> Trecho do exercício:
::::::::::
A quantia impressiona ainda mais ao ser comparada com os valores das dívidas, já consolidadas pela Justiça Trabalhista, que mostram quantias de até quase R$ 700 mil em alguns casos. Com a quantia padrão oferecida, a Gazeta pretende pagar porcentagens que chegam a menos de 0,01% em alguns dos valores sentenciados pela Justiça Trabalhista.

Em cálculos de regra de 3, é possível identificar a porcentagem do que a empresa oferece perto das dívidas que não pretende pagar aos trabalhadores.

“Até 2020, não era permitido o deságio, que é esse desconto todo no valor e em até um ano o trabalhador tinha que receber o valor integral, porque se trata de verba de natureza alimentar, de comida, de tempo de trabalho prestado”, comentou Andreatta, acrescentando que, não fosse todo este contexto precarização no mundo do trabalho, credores trabalhistas não teriam este tipo de tratamento.

Entra, ainda, um terceiro fator estranhado por Andreatta: a ausência de elementos contundentes que apontem que a empresa de fato vem reorganizado suas contas. “A Recuperação Judicial tem o intuito de suspender as dívidas por um período determinado com o objetivo da empresa se reorganizar, para que ela não finalize a atividade. Gera a contrapartida de que ela implemente novos elementos de governança corporativa, de troca de gestão, busca de player para o seu nicho e qualificação. Não é o que vimos neste plano apresentado pela Recuperanda”, relata.
::::::::::
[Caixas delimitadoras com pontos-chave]
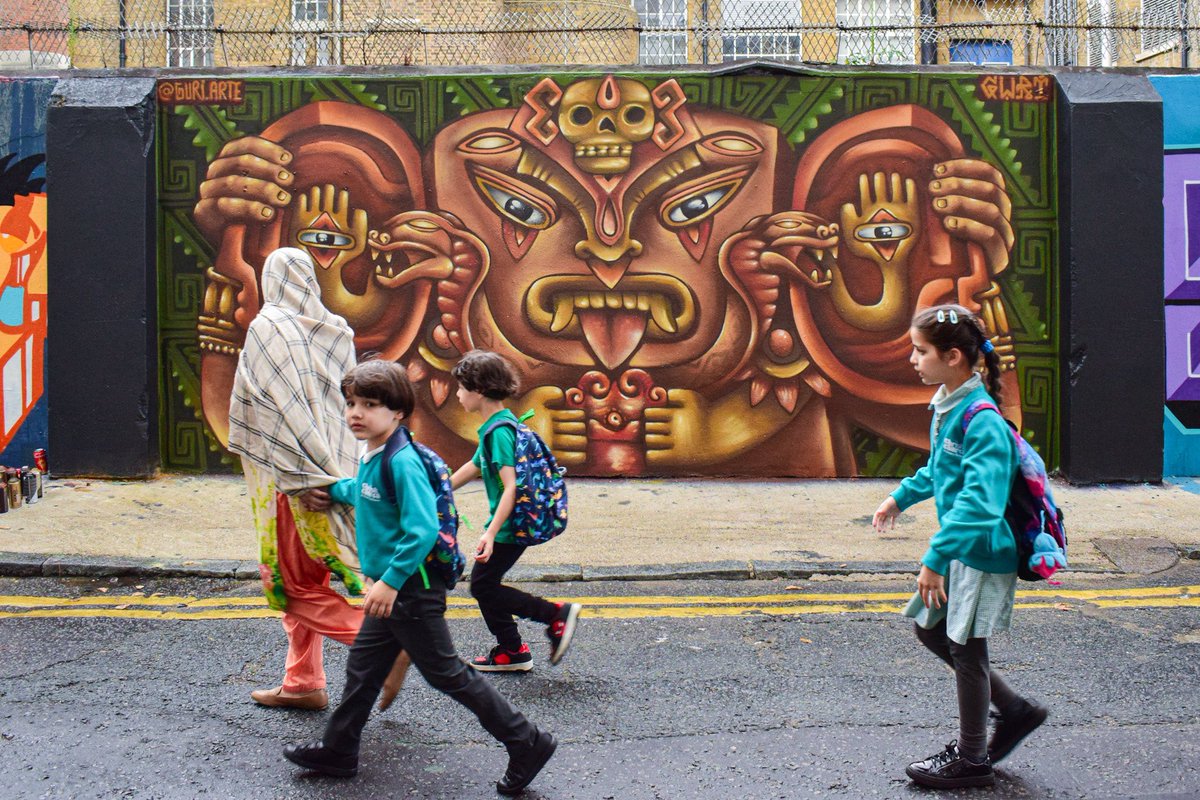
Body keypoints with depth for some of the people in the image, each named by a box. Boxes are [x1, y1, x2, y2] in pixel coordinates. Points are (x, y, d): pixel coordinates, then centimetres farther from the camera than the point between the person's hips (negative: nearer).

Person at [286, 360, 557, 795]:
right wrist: (333, 490, 32)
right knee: (363, 666, 19)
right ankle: (338, 751, 36)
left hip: (412, 589, -10)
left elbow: (422, 528, -30)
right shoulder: (371, 457, 7)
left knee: (446, 674, 0)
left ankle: (527, 744, 9)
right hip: (391, 588, 10)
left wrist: (391, 580, -30)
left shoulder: (402, 461, -23)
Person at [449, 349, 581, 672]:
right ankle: (511, 651, 23)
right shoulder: (495, 425, 10)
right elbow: (475, 465, 26)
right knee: (484, 584, 14)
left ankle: (556, 614, -1)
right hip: (511, 523, 10)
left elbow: (511, 487, -29)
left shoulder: (499, 431, -20)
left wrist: (491, 533, -35)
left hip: (511, 525, -10)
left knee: (483, 586, -2)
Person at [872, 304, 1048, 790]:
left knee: (965, 649, 4)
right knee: (930, 628, 18)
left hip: (982, 551, -10)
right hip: (959, 548, 10)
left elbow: (978, 500, -34)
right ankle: (1014, 710, 31)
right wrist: (902, 496, 27)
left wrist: (936, 557, -36)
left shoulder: (981, 421, -26)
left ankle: (971, 759, 23)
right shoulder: (945, 406, 4)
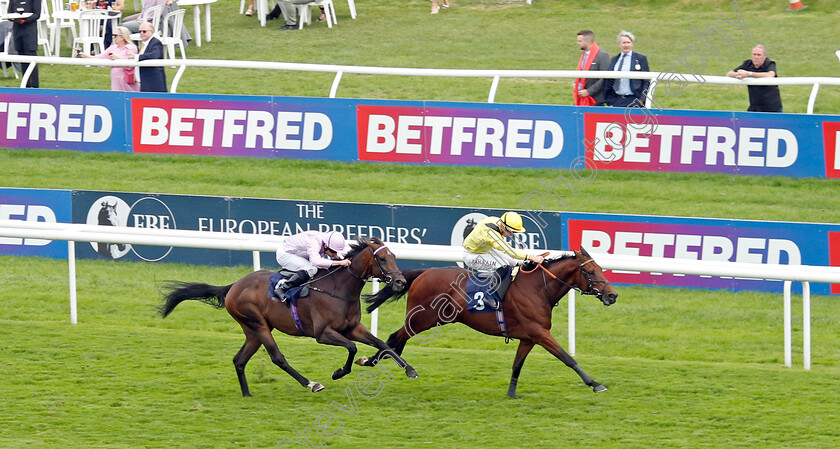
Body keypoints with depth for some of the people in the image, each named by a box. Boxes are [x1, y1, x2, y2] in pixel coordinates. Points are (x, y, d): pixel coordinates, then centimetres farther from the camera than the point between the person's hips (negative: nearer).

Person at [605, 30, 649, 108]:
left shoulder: (641, 59, 2)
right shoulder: (614, 59, 14)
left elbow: (646, 81, 1)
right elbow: (609, 82, 17)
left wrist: (642, 99, -8)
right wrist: (610, 100, 10)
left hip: (634, 102, -4)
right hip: (617, 101, 4)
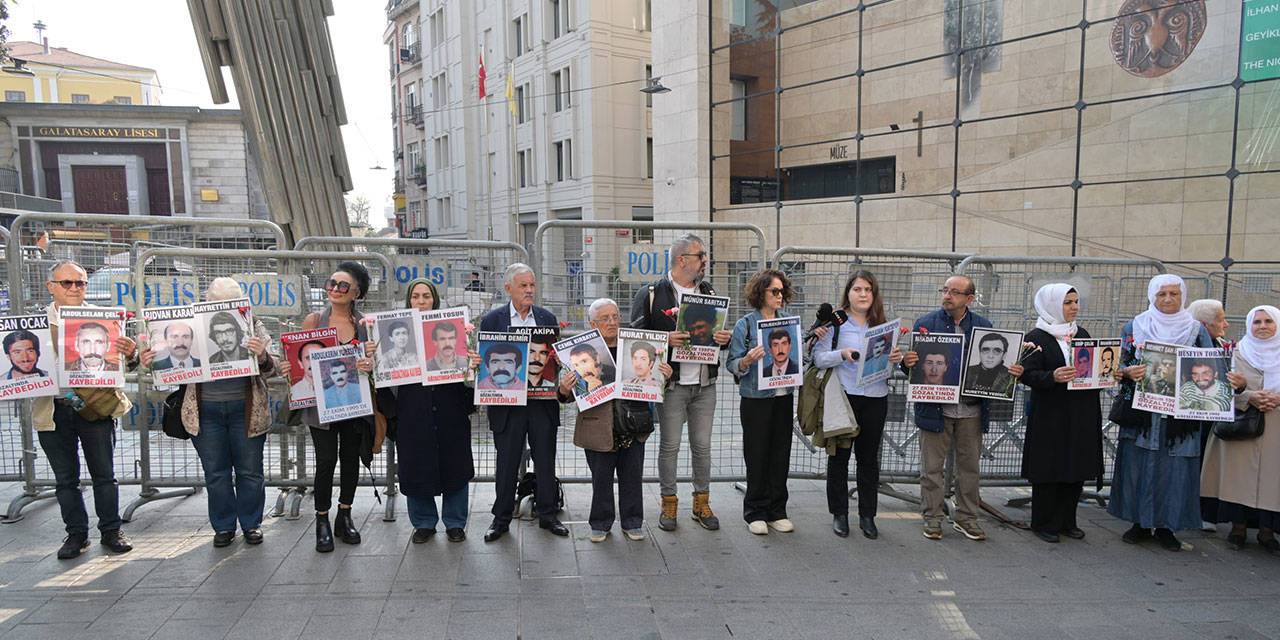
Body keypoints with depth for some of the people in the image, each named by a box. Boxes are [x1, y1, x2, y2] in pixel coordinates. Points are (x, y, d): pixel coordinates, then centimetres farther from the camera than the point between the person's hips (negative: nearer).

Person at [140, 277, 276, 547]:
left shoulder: (252, 325, -1)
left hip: (245, 410, -1)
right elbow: (173, 363, 10)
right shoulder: (194, 324, 2)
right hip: (206, 411, 1)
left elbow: (270, 370, -4)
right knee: (215, 473, 11)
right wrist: (150, 363, -10)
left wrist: (262, 357, -26)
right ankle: (224, 527, 25)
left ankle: (251, 524, 23)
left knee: (250, 471, 8)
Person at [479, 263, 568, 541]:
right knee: (506, 463, 7)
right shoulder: (492, 320, 1)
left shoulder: (548, 318, 7)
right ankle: (501, 519, 21)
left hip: (543, 401, 2)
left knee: (546, 461, 9)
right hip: (507, 402, -2)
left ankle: (548, 515, 24)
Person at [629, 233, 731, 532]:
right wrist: (666, 340, -22)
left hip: (705, 385, 4)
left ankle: (702, 503, 23)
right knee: (669, 446, 4)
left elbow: (720, 333, 19)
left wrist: (724, 339, -5)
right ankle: (668, 504, 18)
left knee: (702, 445, 10)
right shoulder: (650, 294, -4)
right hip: (671, 384, -4)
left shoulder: (710, 293, 13)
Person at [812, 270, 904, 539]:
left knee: (869, 457, 10)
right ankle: (839, 514, 18)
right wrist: (842, 354, -24)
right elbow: (818, 358, -8)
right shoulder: (834, 322, -2)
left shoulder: (882, 324, 11)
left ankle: (867, 516, 20)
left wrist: (896, 359, -8)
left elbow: (891, 360, 14)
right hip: (843, 396, -3)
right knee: (839, 456, 6)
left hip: (875, 398, 3)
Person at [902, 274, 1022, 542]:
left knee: (969, 466, 12)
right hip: (935, 408, -2)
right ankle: (932, 519, 19)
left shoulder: (984, 327, 6)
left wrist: (1013, 371, -10)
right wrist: (907, 361, -24)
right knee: (932, 466, 6)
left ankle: (966, 518, 27)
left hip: (972, 410, 2)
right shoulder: (926, 323, 0)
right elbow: (913, 361, -1)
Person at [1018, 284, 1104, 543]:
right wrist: (1052, 377, -29)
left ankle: (1067, 521, 22)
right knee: (1048, 470, -1)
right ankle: (1044, 524, 11)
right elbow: (1028, 374, -12)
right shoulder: (1036, 337, -6)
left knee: (1077, 469, 9)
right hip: (1050, 415, -6)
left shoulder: (1082, 334, 14)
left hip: (1081, 415, 6)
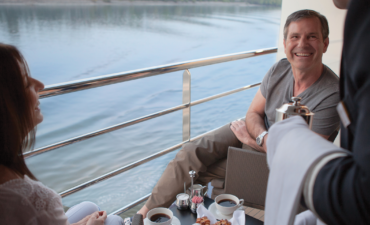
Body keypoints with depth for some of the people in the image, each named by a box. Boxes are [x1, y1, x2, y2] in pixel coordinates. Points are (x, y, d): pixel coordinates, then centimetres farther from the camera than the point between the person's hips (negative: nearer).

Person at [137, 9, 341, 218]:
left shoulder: (332, 95, -26)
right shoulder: (280, 69, -10)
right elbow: (253, 113, -1)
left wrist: (255, 139, -16)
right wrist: (264, 137, -23)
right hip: (255, 129, 5)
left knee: (196, 171, -16)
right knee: (192, 152, -13)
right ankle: (148, 210, 2)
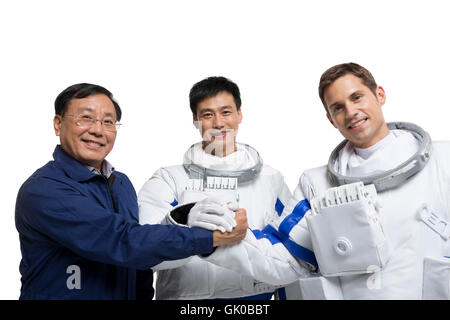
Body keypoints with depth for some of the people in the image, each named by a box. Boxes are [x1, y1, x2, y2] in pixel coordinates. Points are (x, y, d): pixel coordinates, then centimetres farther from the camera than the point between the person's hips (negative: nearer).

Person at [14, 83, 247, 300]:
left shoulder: (122, 183, 3)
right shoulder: (42, 190, -22)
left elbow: (139, 262, 7)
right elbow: (123, 242, -30)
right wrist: (213, 237, -28)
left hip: (127, 294, 7)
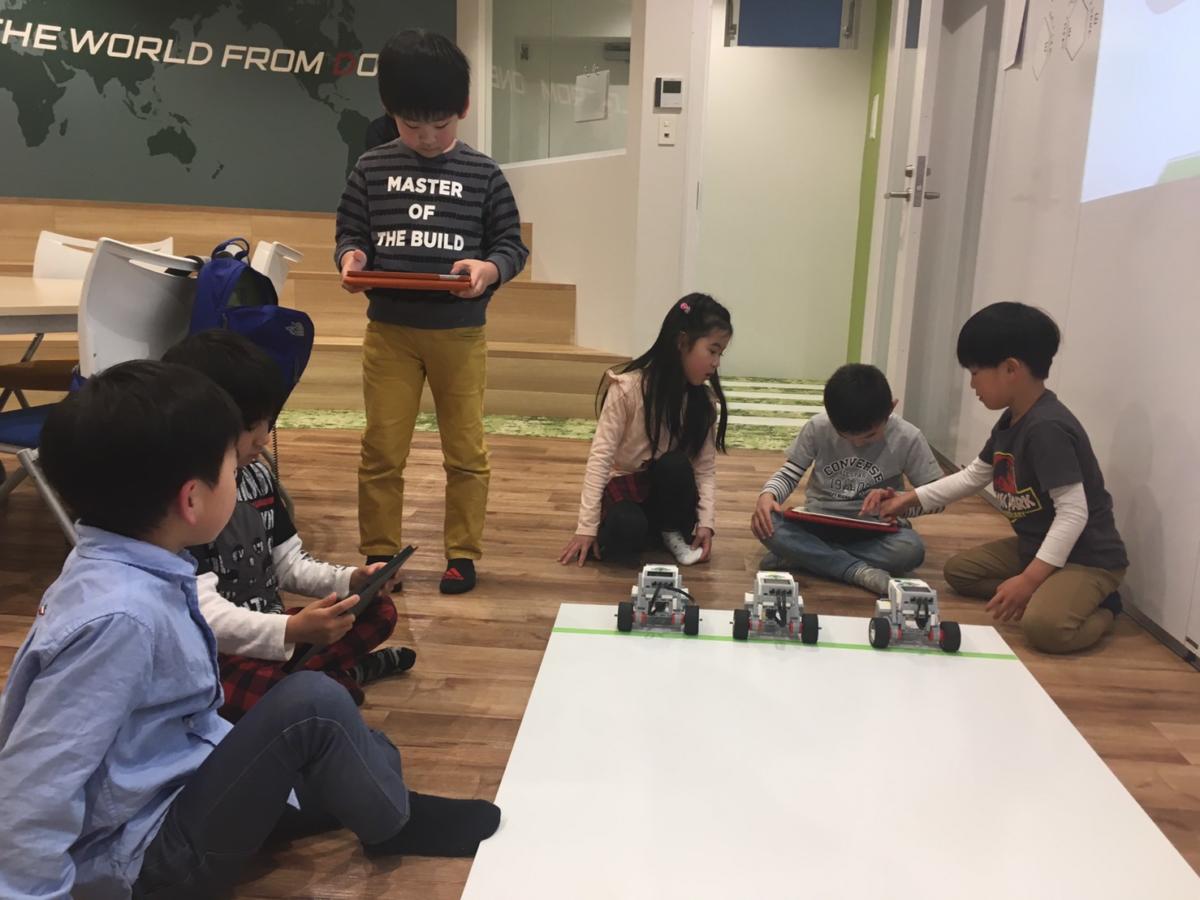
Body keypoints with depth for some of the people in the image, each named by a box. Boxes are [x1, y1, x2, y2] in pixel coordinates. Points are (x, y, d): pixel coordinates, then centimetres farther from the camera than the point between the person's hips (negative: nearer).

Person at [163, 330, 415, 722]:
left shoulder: (256, 474, 4)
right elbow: (203, 616, -28)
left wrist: (352, 580, -8)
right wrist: (291, 631, -44)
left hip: (265, 632, 8)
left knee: (379, 612, 7)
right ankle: (341, 673, -6)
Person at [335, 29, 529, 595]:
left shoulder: (483, 175, -1)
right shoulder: (372, 168, 3)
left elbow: (511, 244, 2)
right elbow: (350, 231, 9)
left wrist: (490, 268, -19)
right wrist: (350, 256, -13)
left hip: (460, 333, -1)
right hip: (389, 330, 1)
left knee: (465, 451, 6)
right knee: (382, 450, 6)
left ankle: (462, 554, 20)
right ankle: (379, 554, 21)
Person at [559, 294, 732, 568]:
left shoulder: (704, 400, -6)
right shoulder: (628, 388, -18)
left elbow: (706, 467, -5)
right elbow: (600, 457, -18)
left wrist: (705, 522, -18)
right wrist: (588, 526, -21)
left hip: (669, 487, 4)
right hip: (624, 487, -4)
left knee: (675, 464, -31)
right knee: (624, 533, -36)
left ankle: (674, 531, -4)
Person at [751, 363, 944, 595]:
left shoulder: (907, 438, -12)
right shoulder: (818, 427, -11)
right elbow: (789, 474, -2)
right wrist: (767, 495, -24)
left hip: (873, 530, 0)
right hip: (819, 523, 0)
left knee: (911, 549, -34)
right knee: (768, 524, -30)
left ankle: (801, 555, -23)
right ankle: (861, 572, -29)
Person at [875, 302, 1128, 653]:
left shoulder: (1047, 428, -27)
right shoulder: (1010, 422, 4)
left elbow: (1073, 513, -29)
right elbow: (973, 476, 17)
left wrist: (1029, 579, -29)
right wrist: (911, 498, 12)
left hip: (1087, 557, -10)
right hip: (1037, 545, 10)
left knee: (1044, 626, -32)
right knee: (958, 570, 8)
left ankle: (1100, 606, -1)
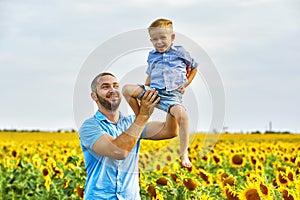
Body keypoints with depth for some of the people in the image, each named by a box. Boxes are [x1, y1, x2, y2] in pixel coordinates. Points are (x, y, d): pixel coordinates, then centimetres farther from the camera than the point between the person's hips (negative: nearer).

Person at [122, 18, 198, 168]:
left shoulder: (180, 52, 8)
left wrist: (186, 84, 7)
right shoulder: (152, 56, 18)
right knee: (127, 89, -17)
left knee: (182, 115, -36)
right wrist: (144, 90, 10)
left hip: (172, 95, -4)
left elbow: (193, 67, 21)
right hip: (153, 91, 4)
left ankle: (184, 154, -25)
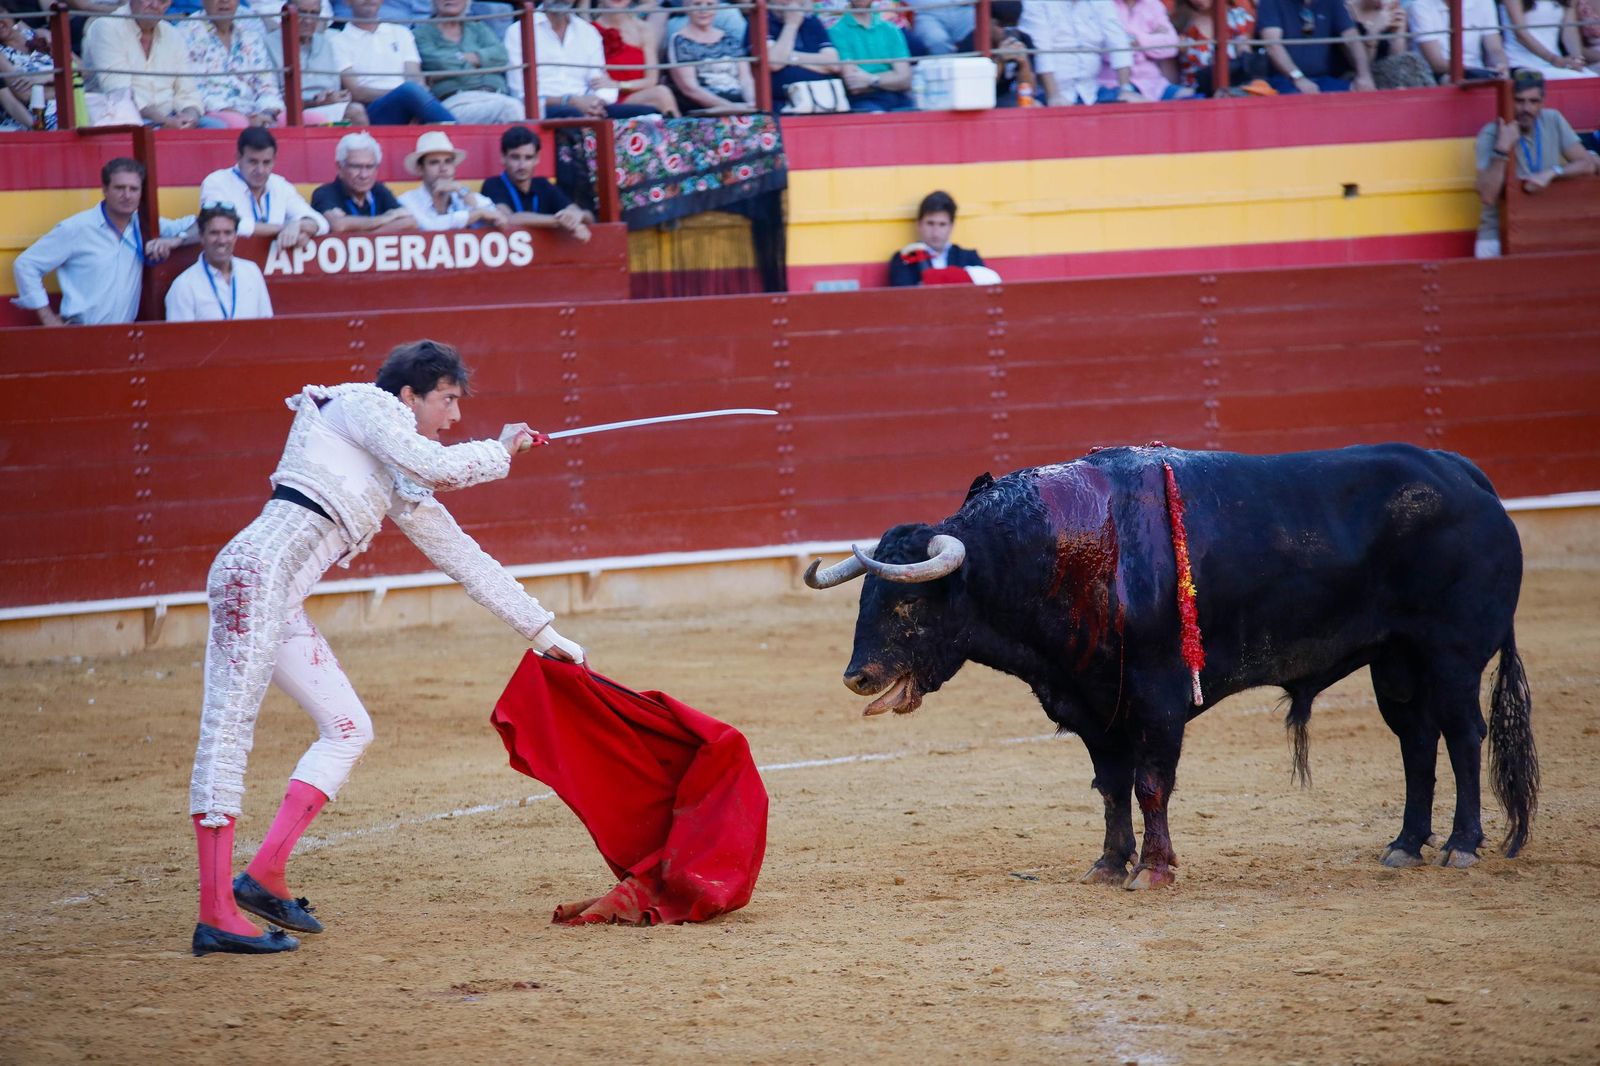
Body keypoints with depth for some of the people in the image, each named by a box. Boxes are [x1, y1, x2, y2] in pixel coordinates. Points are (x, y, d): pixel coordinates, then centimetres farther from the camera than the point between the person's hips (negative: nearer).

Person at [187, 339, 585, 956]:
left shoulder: (402, 484, 26)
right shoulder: (363, 405, 4)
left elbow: (461, 557, 31)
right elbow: (438, 465, -12)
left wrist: (543, 633, 33)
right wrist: (502, 450, 7)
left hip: (283, 604, 10)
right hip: (259, 568, -10)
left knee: (348, 730, 10)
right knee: (228, 730, -14)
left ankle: (266, 875, 4)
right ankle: (215, 914, -21)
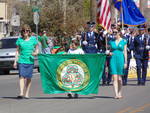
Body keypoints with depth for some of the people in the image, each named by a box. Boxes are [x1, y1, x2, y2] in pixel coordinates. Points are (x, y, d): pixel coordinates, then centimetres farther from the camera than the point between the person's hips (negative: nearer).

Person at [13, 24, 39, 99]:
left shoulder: (33, 39, 5)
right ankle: (21, 93, -19)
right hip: (21, 60, 0)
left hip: (30, 61, 0)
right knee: (21, 76, -12)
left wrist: (36, 53, -11)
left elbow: (37, 49, 12)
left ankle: (27, 94, 11)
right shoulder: (19, 40, 6)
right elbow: (17, 51, 11)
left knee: (28, 77, 3)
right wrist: (15, 61, 6)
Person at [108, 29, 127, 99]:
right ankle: (116, 94, -11)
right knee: (115, 78, -8)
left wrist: (125, 62, -3)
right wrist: (109, 53, -5)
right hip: (113, 60, 1)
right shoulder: (111, 41, 9)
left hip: (120, 59, -1)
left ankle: (120, 93, 23)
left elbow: (125, 52, 2)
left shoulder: (123, 41, 3)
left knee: (119, 78, 4)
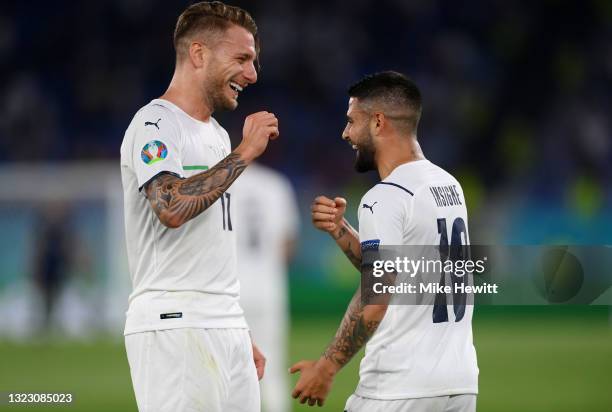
::::::::::
Como fica, em forma de lista, o parágrafo do texto sobre a recuperação judicial da Gazeta que começa com "Entra, ainda, um terceiro fator", mantendo seus fatos principais?

- Andreatta estranha um terceiro fator: faltam elementos contundentes que mostrem que a empresa de fato vem reorganizando suas contas.
- Segundo ele, a Recuperação Judicial suspende as dívidas por um período determinado para que a empresa se reorganize e não encerre a atividade.
- Em contrapartida, a empresa deve implementar novos elementos de governança corporativa, trocar a gestão, buscar um player para o seu nicho e se qualificar.
- Para Andreatta, isso não aparece no plano apresentado pela Recuperanda.